La Caisse des Dépôts et Consignations (CDC), institution financière publique dont l’action se fonde sur un soutien aux politiques développées par l’Etat français, agit comme un incubateur de nouveaux métiers à la croisée de l’intérêt général et de l’économie. C’est donc naturellement que le groupe s’est impliqué dans la réflexion française sur les questions relatives à l’environnement, en s’appuyant sur les compétences d’une de ses filiales, la Société Forestière de la CDC (SFCDC). Pionnière en matière de gestion financière de l’environnement par le biais de son métier de gestionnaire durable de forêts et d’espaces naturels, la SFCDC joue un rôle central dans les interventions “CO2” et “biodiversité” de la CDC.

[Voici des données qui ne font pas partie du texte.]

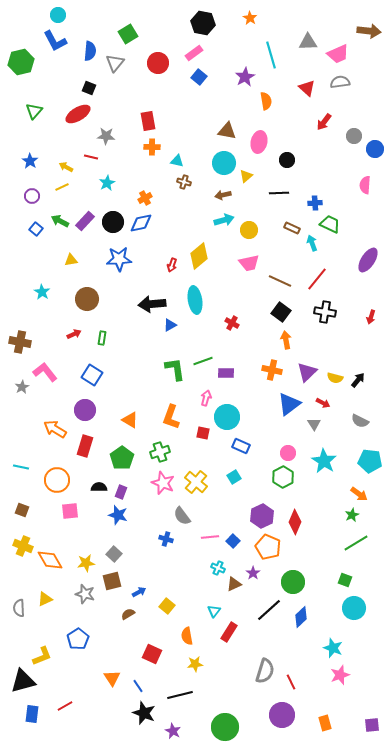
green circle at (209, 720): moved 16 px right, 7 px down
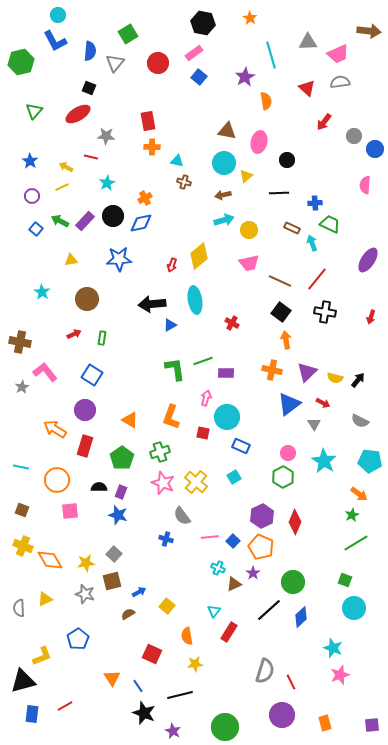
black circle at (113, 222): moved 6 px up
orange pentagon at (268, 547): moved 7 px left
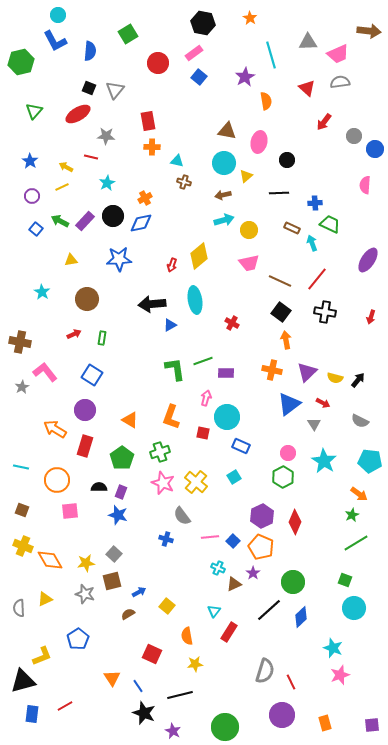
gray triangle at (115, 63): moved 27 px down
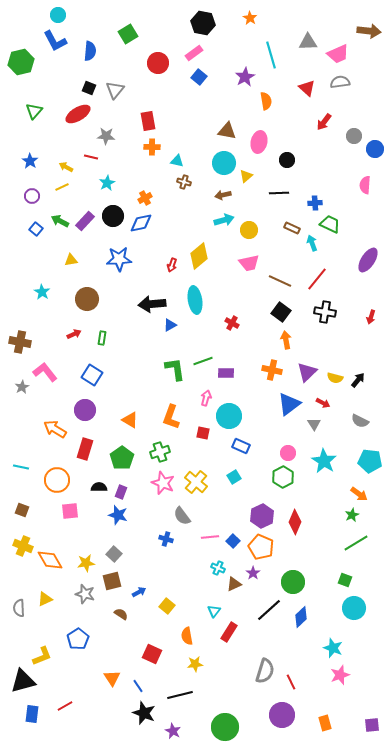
cyan circle at (227, 417): moved 2 px right, 1 px up
red rectangle at (85, 446): moved 3 px down
brown semicircle at (128, 614): moved 7 px left; rotated 64 degrees clockwise
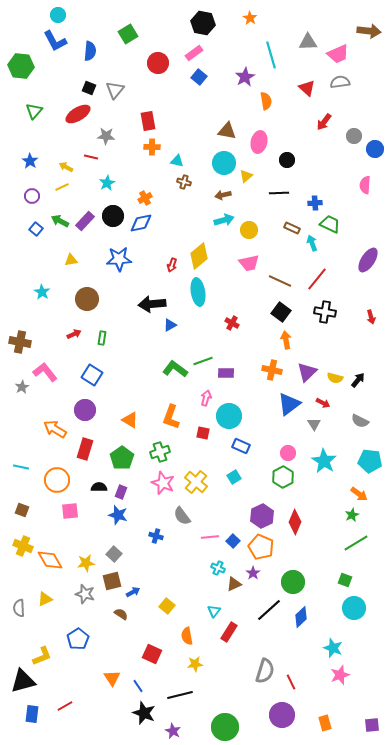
green hexagon at (21, 62): moved 4 px down; rotated 20 degrees clockwise
cyan ellipse at (195, 300): moved 3 px right, 8 px up
red arrow at (371, 317): rotated 32 degrees counterclockwise
green L-shape at (175, 369): rotated 45 degrees counterclockwise
blue cross at (166, 539): moved 10 px left, 3 px up
blue arrow at (139, 592): moved 6 px left
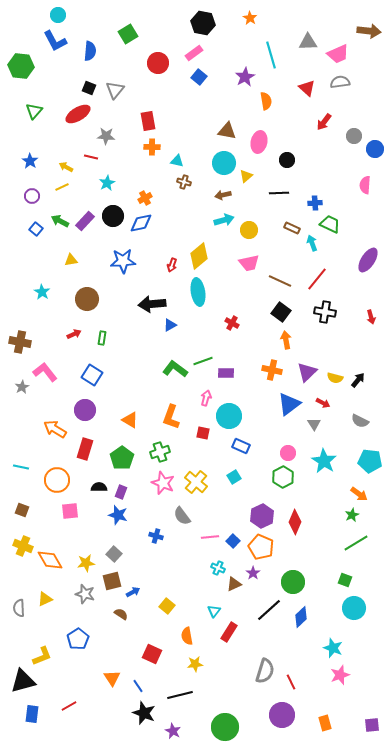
blue star at (119, 259): moved 4 px right, 2 px down
red line at (65, 706): moved 4 px right
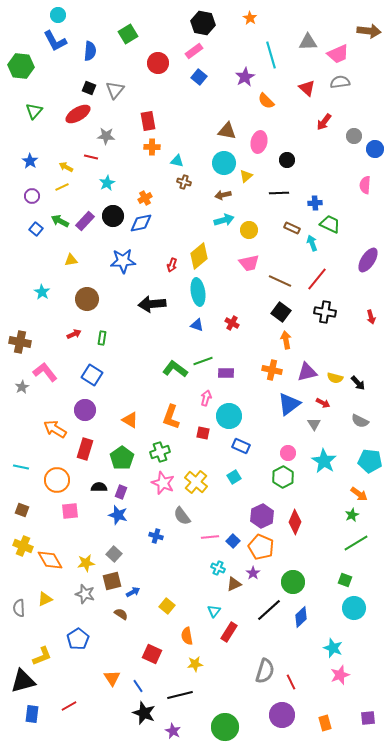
pink rectangle at (194, 53): moved 2 px up
orange semicircle at (266, 101): rotated 144 degrees clockwise
blue triangle at (170, 325): moved 27 px right; rotated 48 degrees clockwise
purple triangle at (307, 372): rotated 30 degrees clockwise
black arrow at (358, 380): moved 3 px down; rotated 98 degrees clockwise
purple square at (372, 725): moved 4 px left, 7 px up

Nouveau marché, nouveau métier Dès 1998, il est apparu évident que le projet d’un futur marché européen de quotas d’émission de CO2, prévu par le protocole de Kyoto, représentait la perspective d’un nouveau métier dans un domaine innovant. En 2001, alors que la directive définissant les conditions de mise en œuvre de ce marché pour l’Union Européenne (UE) n’est qu’en projet (1), la CDC met en place un groupe de travail transversal, la Mission Climat, avec l’objectif de réfléchir aux modalités d’une intervention potentielle du groupe sur le sujet. Ce travail en amont a permis à la France d’être au rendez-vous lors du lancement, le 5 janvier 2005, des premiers échanges européens de quotas de CO2. Un rendez-vous réussi grâce à deux aboutissements majeurs de la Mission Climat :
La création de Seringas, un logiciel informatique dédié à la tenue de registres nationaux de quotas d’émissions de gaz à effet de serre (2). Adopté par l’Etat français dès 2005, Seringas est aujourd’hui utilisé par d’autres pays membres de l’UE comme l’Allemagne, la Belgique, le Luxembourg ou le Portugal.
La création du Fonds Carbone Européen (FCE), ayant vocation à acquérir, gérer et revendre des quotas d’émission de CO2 afin de contribuer à la liquidité du marché. Doté aujourd’hui de 142 M€, le FCE a, depuis deux ans, participé à de nombreuses opérations de réduction d’émission de gaz à effet de serre, dépassant les 15 millions de tonnes.
Le marché européen de quotas de CO2 représente à ce jour le plus important marché de son genre opérant à une échelle internationale et de bonnes raisons portent à croire en sa pérennisation: Plus de 1 milliard de tonnes de CO2 ont été échangées pour la période 2005-2007; Comme attendu, les plans nationaux d’allocation de quotas pour la période 2008-2012 sont plus restrictifs que la période test 2005-2007 (pour la France 132.8 millions de tonnes annuelles contre 153 millions); L’UE vient de s’engager à réduire unilatéralement d’au moins 20 % ses émissions de gaz à effet de serre à l’horizon 2020.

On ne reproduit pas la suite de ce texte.